Depuis une quinzaine d’années, le réchauffement global s'est accéléré par rapport au demi-siècle précédent, ce qui a coïncidé avec la réduction des émissions d’aérosols et de leurs précurseurs en Asie orientale, engagée pour diminuer la pollution atmosphérique de cette région
Pour aller plus loin
Samset, B.H., Wilcox, L.J., Allen, R.J. et al. (dont P. Nabat), East Asian aerosol cleanup has likely contributed to the recent acceleration in global warming. Commun Earth Environ 6, 543, https://doi.org/10.1038/s43247-025-02527-3 , 2025.
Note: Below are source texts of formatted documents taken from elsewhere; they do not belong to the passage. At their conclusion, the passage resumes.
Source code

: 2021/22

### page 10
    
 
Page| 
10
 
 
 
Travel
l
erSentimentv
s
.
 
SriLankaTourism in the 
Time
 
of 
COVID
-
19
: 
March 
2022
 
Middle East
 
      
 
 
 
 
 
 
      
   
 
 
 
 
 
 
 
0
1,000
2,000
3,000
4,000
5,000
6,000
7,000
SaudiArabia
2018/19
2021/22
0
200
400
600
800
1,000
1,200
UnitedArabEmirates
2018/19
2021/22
Les aérosols influencent fortement le climat et le bilan énergétique de la Terre
Principalement par leurs interactions avec les nuages, mais aussi par leurs effets directs qui empêchent le rayonnement solaire d’atteindre la surface. Les aérosols ont ainsi masqué partiellement le réchauffement dû aux gaz à effet de serre depuis le début de l’ère industrielle, refroidissant la surface de la Terre de 0.4°C. Depuis 1980, la Chine et l’Inde ont remplacé les États-Unis et l’Europe en tant que principaux émetteurs, et plus récemment depuis le début des années 2010, la Chine a déployé des efforts considérables pour réduire la pollution atmosphérique, ce qui a entraîné une diminution importante des émissions de SO2 (jusqu’à 75%), le gaz précurseur des aérosols sulfatés, l’espèce d’aérosol dominante qui refroidit actuellement la Terre.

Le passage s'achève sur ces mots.